Increase your dietary fiber.
Get 7 to 8 hours of sleep nightly.
In some cases, physicians recommend the use of a type 2 diabetes medication like metformin (Glucophage) to help control blood sugar and prevent prediabetes from developing into type 2 diabetes.
An important note for autoimmune thyroid disease patients diagnosed with type 2 diabetes
If you have Hashimoto’s, thyroiditis, or Graves’ disease and are diagnosed with type 2 diabetes, there is a chance that you may actually have a different type of diabetes, known as Latent Autoimmune Diabetes in Adults, or LADA. LADA is sometimes called type 1.5 diabetes.
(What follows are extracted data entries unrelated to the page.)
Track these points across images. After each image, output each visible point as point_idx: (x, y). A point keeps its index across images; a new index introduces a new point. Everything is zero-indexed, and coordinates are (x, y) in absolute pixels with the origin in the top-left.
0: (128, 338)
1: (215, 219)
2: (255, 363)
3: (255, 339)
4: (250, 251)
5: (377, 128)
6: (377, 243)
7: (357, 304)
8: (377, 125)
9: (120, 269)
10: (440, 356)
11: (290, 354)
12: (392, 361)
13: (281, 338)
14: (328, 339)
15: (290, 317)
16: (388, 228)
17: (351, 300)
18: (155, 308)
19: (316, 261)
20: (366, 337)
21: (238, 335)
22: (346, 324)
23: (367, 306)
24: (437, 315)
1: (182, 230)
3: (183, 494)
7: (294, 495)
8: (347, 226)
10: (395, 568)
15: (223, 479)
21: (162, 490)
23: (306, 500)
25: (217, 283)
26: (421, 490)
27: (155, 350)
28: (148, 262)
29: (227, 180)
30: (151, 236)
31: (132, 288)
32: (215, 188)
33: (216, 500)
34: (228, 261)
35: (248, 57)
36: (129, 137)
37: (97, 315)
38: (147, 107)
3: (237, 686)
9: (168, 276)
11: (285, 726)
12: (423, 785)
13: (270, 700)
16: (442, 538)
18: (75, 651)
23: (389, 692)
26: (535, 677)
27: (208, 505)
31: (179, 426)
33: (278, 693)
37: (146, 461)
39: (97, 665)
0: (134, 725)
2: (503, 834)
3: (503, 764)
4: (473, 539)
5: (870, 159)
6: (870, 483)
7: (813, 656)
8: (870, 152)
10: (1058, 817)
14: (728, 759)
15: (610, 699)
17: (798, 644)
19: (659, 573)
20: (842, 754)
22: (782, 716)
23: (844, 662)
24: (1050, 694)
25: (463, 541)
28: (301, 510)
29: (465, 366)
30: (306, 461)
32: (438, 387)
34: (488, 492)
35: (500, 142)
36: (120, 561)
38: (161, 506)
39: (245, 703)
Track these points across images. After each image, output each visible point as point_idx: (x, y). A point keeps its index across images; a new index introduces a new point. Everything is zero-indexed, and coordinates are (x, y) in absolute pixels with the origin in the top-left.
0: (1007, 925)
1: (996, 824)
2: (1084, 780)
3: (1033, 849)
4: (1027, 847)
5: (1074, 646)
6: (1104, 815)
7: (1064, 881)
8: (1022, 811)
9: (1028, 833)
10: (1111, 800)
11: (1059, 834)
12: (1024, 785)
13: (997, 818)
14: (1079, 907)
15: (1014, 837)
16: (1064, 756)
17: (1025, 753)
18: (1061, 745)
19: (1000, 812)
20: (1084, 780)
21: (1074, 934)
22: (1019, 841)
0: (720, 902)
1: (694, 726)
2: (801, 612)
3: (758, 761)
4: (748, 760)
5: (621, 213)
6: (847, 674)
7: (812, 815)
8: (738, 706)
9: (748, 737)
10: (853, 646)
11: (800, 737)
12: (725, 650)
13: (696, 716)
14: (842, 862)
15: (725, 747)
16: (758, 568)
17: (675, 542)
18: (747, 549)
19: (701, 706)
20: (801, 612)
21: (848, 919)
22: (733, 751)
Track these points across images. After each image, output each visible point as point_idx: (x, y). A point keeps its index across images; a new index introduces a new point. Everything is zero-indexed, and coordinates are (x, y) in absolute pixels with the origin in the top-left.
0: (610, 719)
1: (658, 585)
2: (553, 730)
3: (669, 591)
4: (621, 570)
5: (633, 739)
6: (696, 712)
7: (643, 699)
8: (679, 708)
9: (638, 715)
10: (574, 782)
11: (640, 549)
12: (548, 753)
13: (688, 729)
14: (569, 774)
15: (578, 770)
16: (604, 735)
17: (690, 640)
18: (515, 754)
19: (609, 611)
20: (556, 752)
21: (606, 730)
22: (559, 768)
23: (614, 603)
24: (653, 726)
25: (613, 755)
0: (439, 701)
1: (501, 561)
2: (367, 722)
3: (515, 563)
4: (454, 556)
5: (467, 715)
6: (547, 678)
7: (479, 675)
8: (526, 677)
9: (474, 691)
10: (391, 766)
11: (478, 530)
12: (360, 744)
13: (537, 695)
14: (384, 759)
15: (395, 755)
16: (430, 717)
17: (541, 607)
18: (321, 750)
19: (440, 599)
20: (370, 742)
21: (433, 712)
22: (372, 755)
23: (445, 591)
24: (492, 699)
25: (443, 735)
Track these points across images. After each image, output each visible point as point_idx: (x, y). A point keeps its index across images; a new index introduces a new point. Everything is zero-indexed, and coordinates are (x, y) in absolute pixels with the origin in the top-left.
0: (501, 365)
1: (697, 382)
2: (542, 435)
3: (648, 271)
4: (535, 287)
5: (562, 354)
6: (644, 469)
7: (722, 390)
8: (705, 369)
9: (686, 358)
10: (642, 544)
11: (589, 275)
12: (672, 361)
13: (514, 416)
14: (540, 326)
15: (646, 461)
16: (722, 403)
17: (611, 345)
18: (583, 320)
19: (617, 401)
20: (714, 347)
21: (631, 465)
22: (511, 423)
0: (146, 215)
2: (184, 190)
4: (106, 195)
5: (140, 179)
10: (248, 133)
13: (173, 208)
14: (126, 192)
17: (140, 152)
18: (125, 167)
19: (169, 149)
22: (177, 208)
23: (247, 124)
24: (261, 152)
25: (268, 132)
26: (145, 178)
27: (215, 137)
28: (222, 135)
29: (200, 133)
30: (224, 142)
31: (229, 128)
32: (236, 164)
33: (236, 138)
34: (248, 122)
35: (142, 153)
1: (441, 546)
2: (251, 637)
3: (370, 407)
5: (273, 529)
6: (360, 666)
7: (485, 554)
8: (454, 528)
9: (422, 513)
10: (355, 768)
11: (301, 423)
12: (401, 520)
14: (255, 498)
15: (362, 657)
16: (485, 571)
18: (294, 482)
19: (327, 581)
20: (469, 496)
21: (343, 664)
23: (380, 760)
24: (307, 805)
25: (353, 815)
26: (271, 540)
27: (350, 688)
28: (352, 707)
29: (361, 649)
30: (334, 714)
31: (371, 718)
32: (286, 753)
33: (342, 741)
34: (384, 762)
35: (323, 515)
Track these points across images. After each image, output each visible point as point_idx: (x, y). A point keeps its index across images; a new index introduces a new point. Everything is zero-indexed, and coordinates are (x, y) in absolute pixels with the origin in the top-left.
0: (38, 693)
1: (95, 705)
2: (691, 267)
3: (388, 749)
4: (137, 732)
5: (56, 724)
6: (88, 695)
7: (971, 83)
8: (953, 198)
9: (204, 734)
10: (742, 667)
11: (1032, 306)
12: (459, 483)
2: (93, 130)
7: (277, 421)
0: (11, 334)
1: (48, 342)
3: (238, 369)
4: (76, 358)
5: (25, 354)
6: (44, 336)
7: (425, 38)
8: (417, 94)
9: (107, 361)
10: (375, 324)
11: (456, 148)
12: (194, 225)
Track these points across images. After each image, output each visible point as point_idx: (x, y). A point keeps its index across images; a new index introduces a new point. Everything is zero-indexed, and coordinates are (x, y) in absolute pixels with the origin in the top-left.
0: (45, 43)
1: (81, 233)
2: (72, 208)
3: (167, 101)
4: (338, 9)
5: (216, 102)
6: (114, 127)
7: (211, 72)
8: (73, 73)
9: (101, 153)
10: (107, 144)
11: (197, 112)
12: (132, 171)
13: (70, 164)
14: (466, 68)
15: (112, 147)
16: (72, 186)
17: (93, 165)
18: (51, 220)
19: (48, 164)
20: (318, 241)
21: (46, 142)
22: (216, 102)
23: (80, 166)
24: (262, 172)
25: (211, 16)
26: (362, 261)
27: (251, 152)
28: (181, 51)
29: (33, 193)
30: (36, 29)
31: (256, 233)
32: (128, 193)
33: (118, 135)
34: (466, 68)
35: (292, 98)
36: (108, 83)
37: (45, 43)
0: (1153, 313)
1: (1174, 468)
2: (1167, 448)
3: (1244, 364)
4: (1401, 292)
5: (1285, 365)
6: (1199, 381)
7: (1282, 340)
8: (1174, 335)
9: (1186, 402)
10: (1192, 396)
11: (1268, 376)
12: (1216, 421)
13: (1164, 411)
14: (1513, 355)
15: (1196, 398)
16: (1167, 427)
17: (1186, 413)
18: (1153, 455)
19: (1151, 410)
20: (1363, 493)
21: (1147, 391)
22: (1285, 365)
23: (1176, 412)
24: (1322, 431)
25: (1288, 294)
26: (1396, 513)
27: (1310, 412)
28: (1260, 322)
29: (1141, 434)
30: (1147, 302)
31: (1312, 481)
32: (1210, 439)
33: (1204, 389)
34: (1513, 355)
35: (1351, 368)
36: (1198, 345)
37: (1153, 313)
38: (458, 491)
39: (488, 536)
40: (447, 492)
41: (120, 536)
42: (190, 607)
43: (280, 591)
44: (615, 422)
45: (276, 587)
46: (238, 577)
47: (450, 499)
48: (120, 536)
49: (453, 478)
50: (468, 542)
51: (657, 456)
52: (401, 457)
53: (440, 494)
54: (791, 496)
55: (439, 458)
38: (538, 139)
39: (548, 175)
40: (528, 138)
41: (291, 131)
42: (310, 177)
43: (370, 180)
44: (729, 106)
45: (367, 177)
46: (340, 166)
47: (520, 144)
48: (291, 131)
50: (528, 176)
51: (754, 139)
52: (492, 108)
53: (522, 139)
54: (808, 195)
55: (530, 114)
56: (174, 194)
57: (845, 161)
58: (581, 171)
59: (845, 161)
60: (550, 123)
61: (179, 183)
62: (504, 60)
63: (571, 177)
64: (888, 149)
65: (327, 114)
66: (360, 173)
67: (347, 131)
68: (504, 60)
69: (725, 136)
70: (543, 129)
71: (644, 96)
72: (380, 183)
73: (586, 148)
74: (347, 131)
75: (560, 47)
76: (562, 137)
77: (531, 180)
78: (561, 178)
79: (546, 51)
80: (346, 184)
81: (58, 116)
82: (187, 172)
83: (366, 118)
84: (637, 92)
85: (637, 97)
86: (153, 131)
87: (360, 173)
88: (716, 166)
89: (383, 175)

Experts estimate that around 10 percent of adults who are diagnosed with Type 2 diabetes have LADA, and if you are under 35, the rate is higher at 25 percent.
If you have been diagnosed with type 2 diabetes, but fall into any of the following categories, it's especially important to get screening for LADA:
You have a personal or family history of any autoimmune disease.
You are underweight or at a healthy weight.
You are being treated for type 2 diabetes but are unable to achieve good glucose control, and still have elevated blood sugar or a high hemoglobin A1C level.
To test for LADA, your physician should order the C-peptide test, as well as the GAD antibody test. The treatment for LADA is insulin therapy.